[Transcribed page contents]
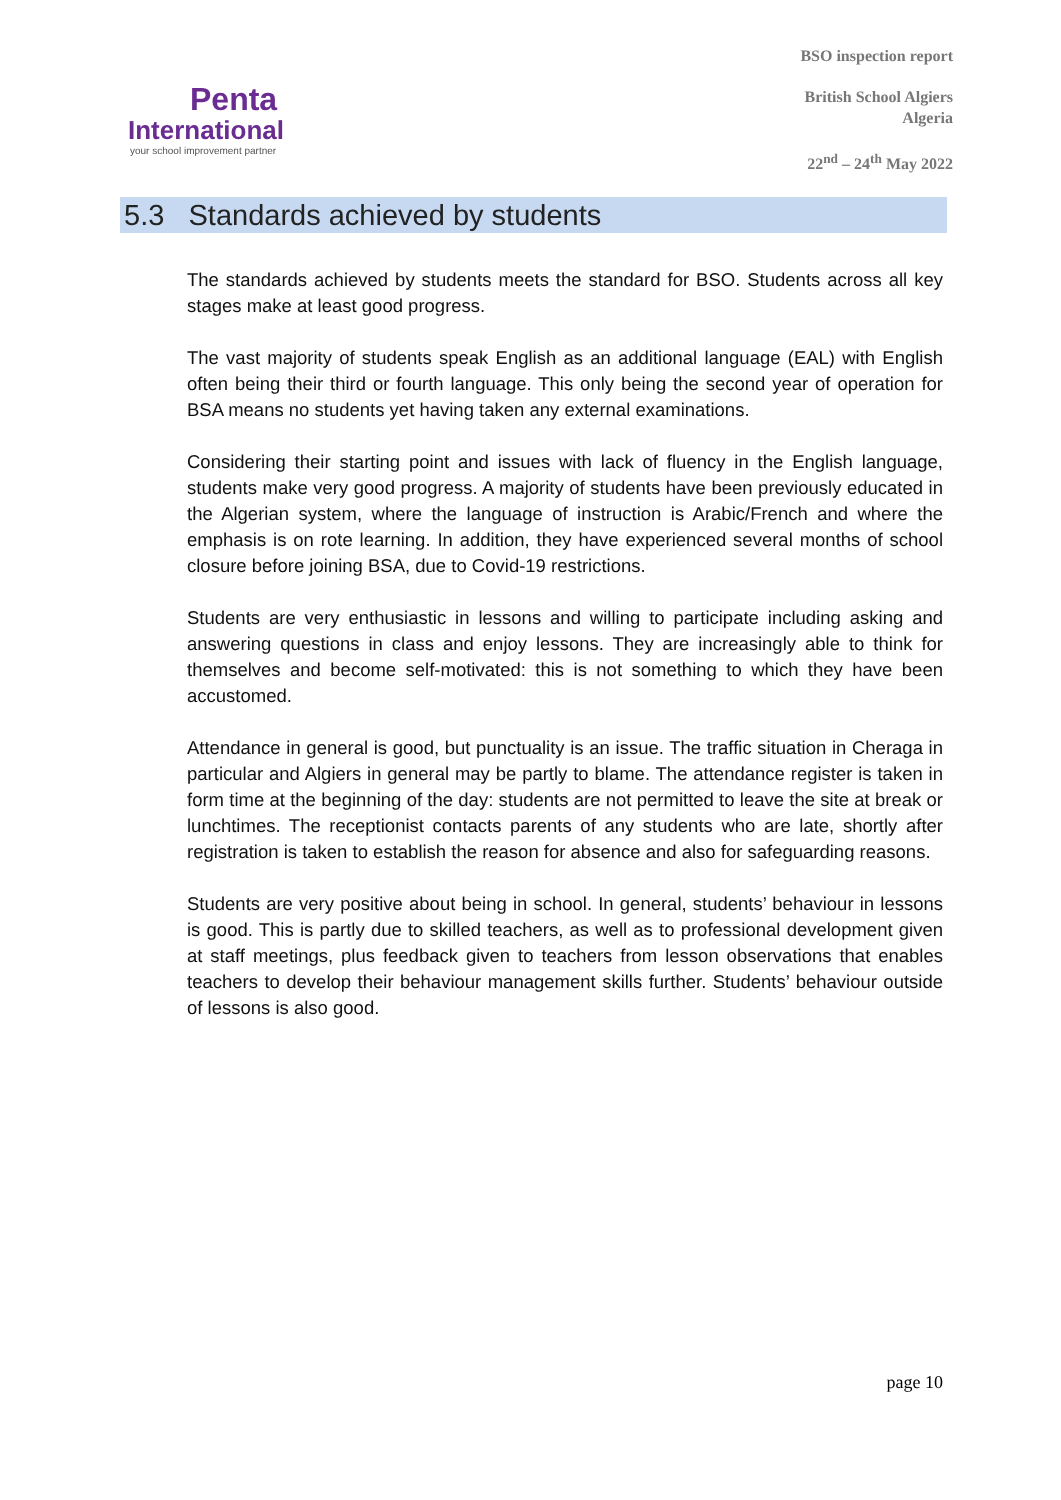Penta
International
your school improvement partner
BSO inspection report
British School Algiers
Algeria
22<sup>nd</sup> – 24<sup>th</sup> May 2022
5.3 Standards achieved by students
The standards achieved by students meets the standard for BSO. Students across all key stages make at least good progress.
The vast majority of students speak English as an additional language (EAL) with English often being their third or fourth language. This only being the second year of operation for BSA means no students yet having taken any external examinations.
Considering their starting point and issues with lack of fluency in the English language, students make very good progress. A majority of students have been previously educated in the Algerian system, where the language of instruction is Arabic/French and where the emphasis is on rote learning. In addition, they have experienced several months of school closure before joining BSA, due to Covid-19 restrictions.
Students are very enthusiastic in lessons and willing to participate including asking and answering questions in class and enjoy lessons. They are increasingly able to think for themselves and become self-motivated: this is not something to which they have been accustomed.
Attendance in general is good, but punctuality is an issue. The traffic situation in Cheraga in particular and Algiers in general may be partly to blame. The attendance register is taken in form time at the beginning of the day: students are not permitted to leave the site at break or lunchtimes. The receptionist contacts parents of any students who are late, shortly after registration is taken to establish the reason for absence and also for safeguarding reasons.
Students are very positive about being in school. In general, students’ behaviour in lessons is good. This is partly due to skilled teachers, as well as to professional development given at staff meetings, plus feedback given to teachers from lesson observations that enables teachers to develop their behaviour management skills further. Students’ behaviour outside of lessons is also good.
page 10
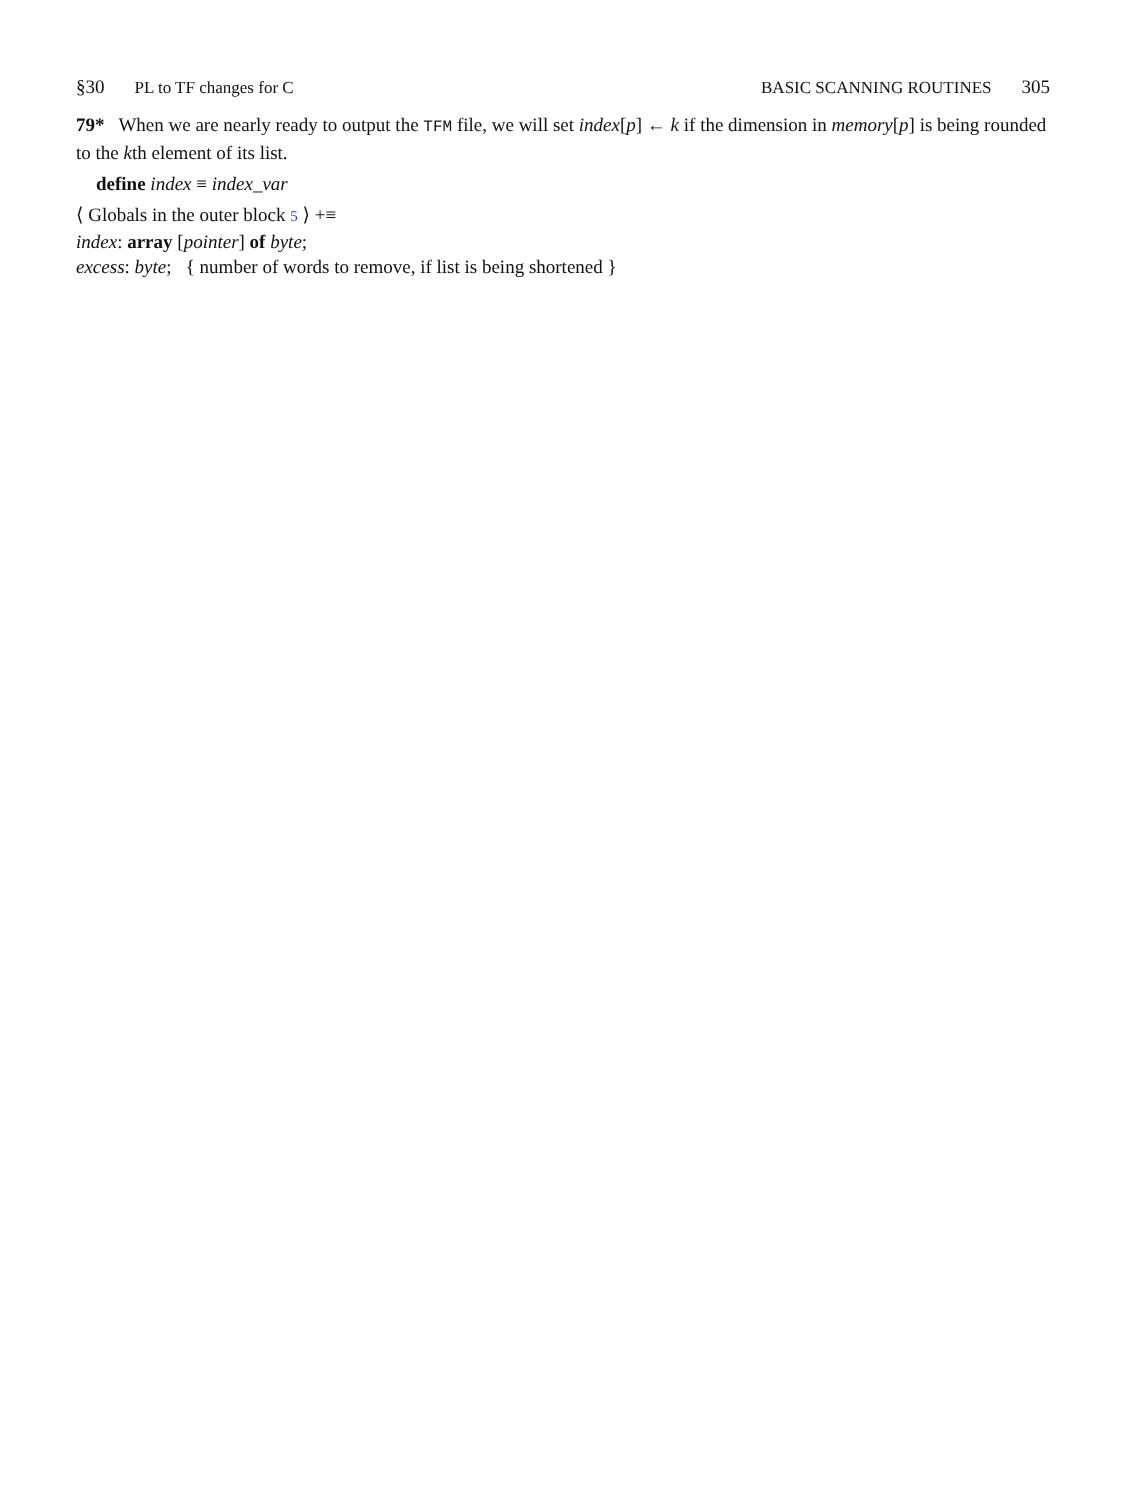§30 PL to TF changes for C BASIC SCANNING ROUTINES 305
79* When we are nearly ready to output the TFM file, we will set index[p] ← k if the dimension in memory[p] is being rounded to the kth element of its list.
define index ≡ index_var
⟨ Globals in the outer block 5 ⟩ +≡
index: array [pointer] of byte;
excess: byte; { number of words to remove, if list is being shortened }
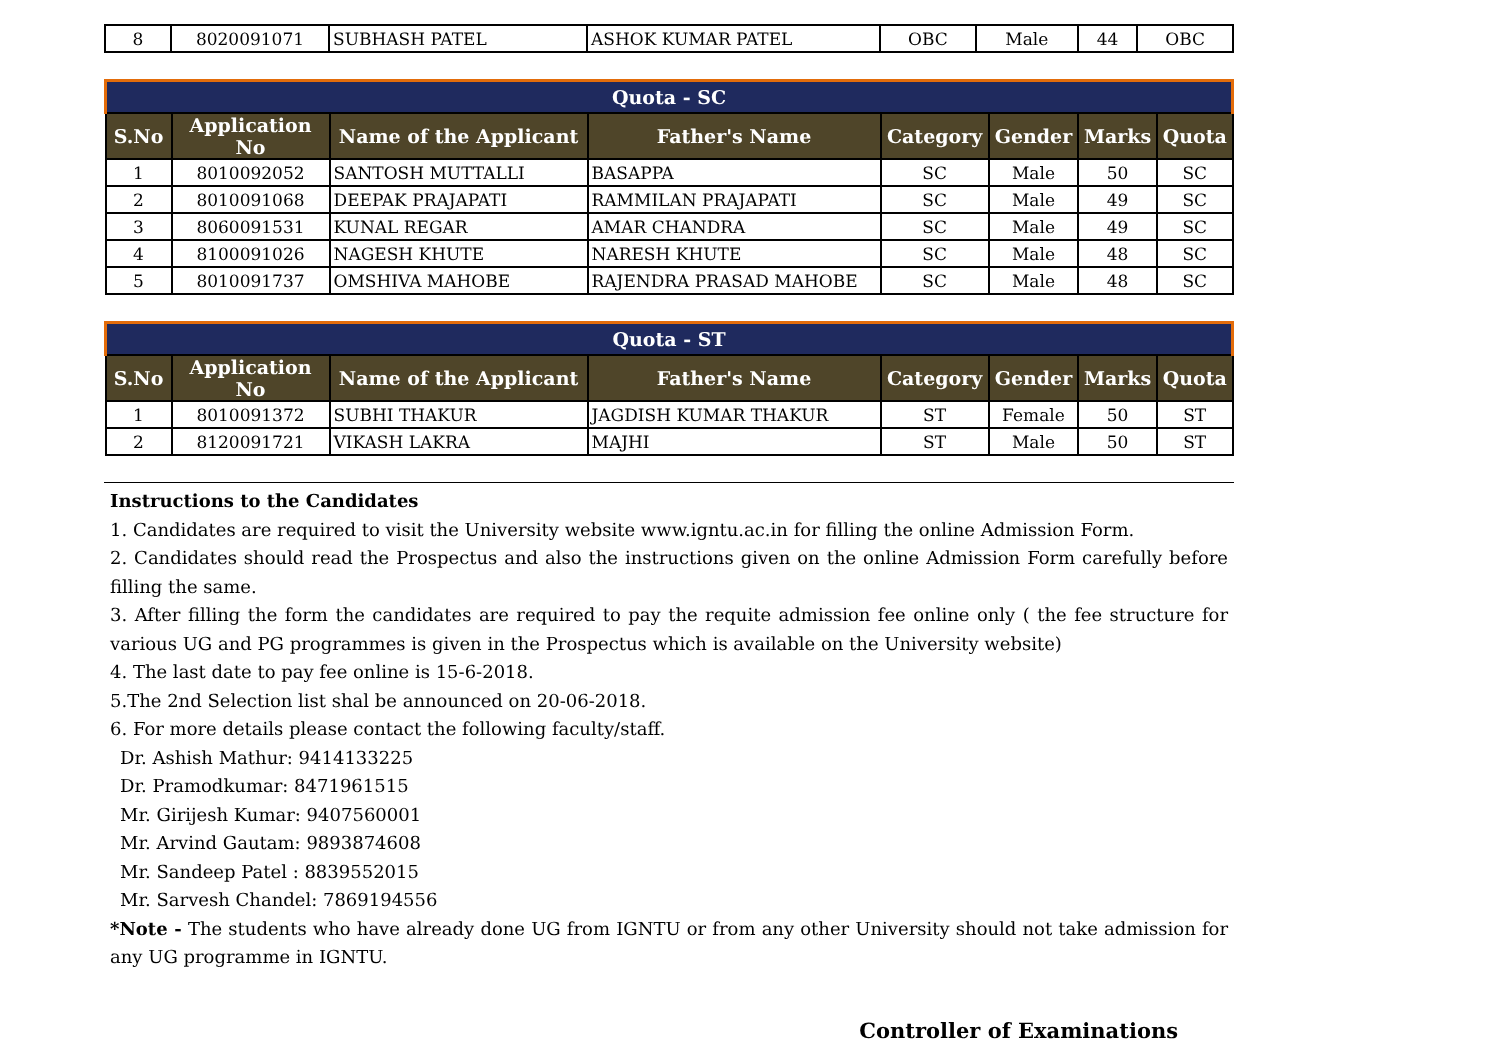| 8 | 8020091071 | SUBHASH PATEL | ASHOK KUMAR PATEL | OBC | Male | 44 | OBC |
| Quota - SC | | | | | | | |
| --- | --- | --- | --- | --- | --- | --- | --- |
| S.No | Application No | Name of the Applicant | Father's Name | Category | Gender | Marks | Quota |
| 1 | 8010092052 | SANTOSH MUTTALLI | BASAPPA | SC | Male | 50 | SC |
| 2 | 8010091068 | DEEPAK PRAJAPATI | RAMMILAN PRAJAPATI | SC | Male | 49 | SC |
| 3 | 8060091531 | KUNAL REGAR | AMAR CHANDRA | SC | Male | 49 | SC |
| 4 | 8100091026 | NAGESH KHUTE | NARESH KHUTE | SC | Male | 48 | SC |
| 5 | 8010091737 | OMSHIVA MAHOBE | RAJENDRA PRASAD MAHOBE | SC | Male | 48 | SC |
| Quota - ST | | | | | | | |
| --- | --- | --- | --- | --- | --- | --- | --- |
| S.No | Application No | Name of the Applicant | Father's Name | Category | Gender | Marks | Quota |
| 1 | 8010091372 | SUBHI THAKUR | JAGDISH KUMAR THAKUR | ST | Female | 50 | ST |
| 2 | 8120091721 | VIKASH LAKRA | MAJHI | ST | Male | 50 | ST |
Instructions to the Candidates
1. Candidates are required to visit the University website www.igntu.ac.in for filling the online Admission Form.
2. Candidates should read the Prospectus and also the instructions given on the online Admission Form carefully before filling the same.
3. After filling the form the candidates are required to pay the requite admission fee online only ( the fee structure for various UG and PG programmes is given in the Prospectus which is available on the University website)
4. The last date to pay fee online is 15-6-2018.
5.The 2nd Selection list shal be announced on 20-06-2018.
6. For more details please contact the following faculty/staff.
Dr. Ashish Mathur: 9414133225
Dr. Pramodkumar: 8471961515
Mr. Girijesh Kumar: 9407560001
Mr. Arvind Gautam: 9893874608
Mr. Sandeep Patel : 8839552015
Mr. Sarvesh Chandel: 7869194556
*Note - The students who have already done UG from IGNTU or from any other University should not take admission for any UG programme in IGNTU.
Controller of Examinations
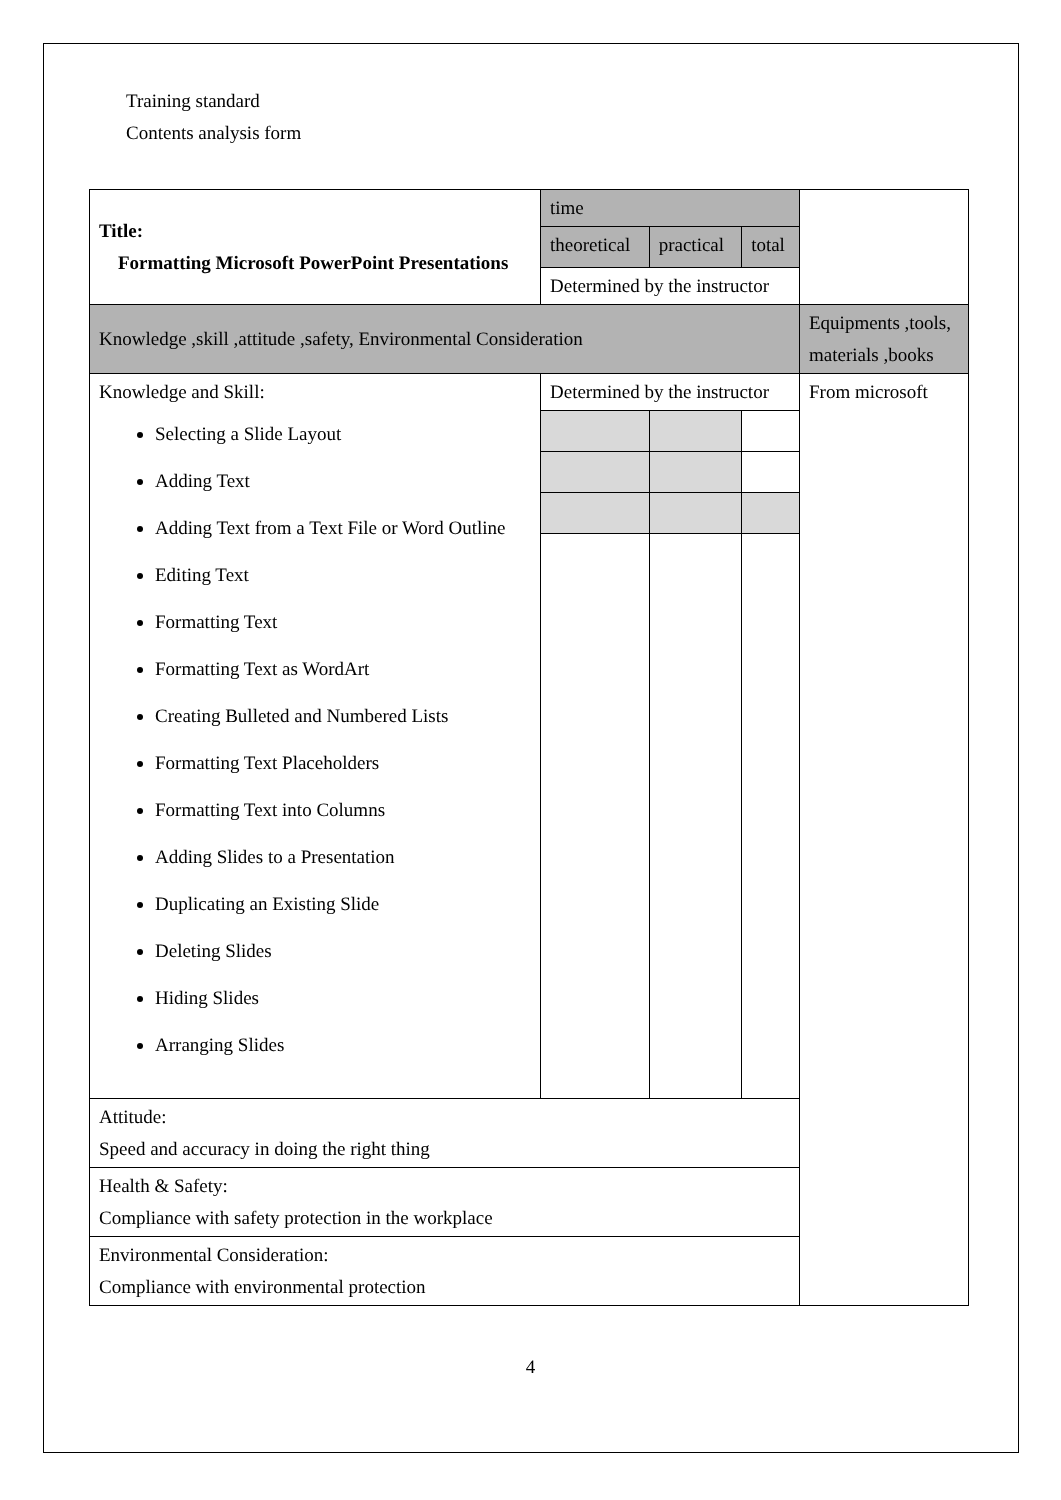Training standard
Contents analysis form
| Title: Formatting Microsoft PowerPoint Presentations | time | | | |
| | theoretical | practical | total | |
| | Determined by the instructor | | | |
| Knowledge ,skill ,attitude ,safety, Environmental Consideration | | | | Equipments ,tools, materials ,books |
| Knowledge and Skill: Selecting a Slide Layout Adding Text Adding Text from a Text File or Word Outline Editing Text Formatting Text Formatting Text as WordArt Creating Bulleted and Numbered Lists Formatting Text Placeholders Formatting Text into Columns Adding Slides to a Presentation Duplicating an Existing Slide Deleting Slides Hiding Slides Arranging Slides | Determined by the instructor | | | From microsoft |
| Attitude: Speed and accuracy in doing the right thing | | | | |
| Health & Safety: Compliance with safety protection in the workplace | | | | |
| Environmental Consideration: Compliance with environmental protection | | | | |
4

What you have to do: Give the number of lines in the data that contain the string "language", and nothing else.

The completed task: 2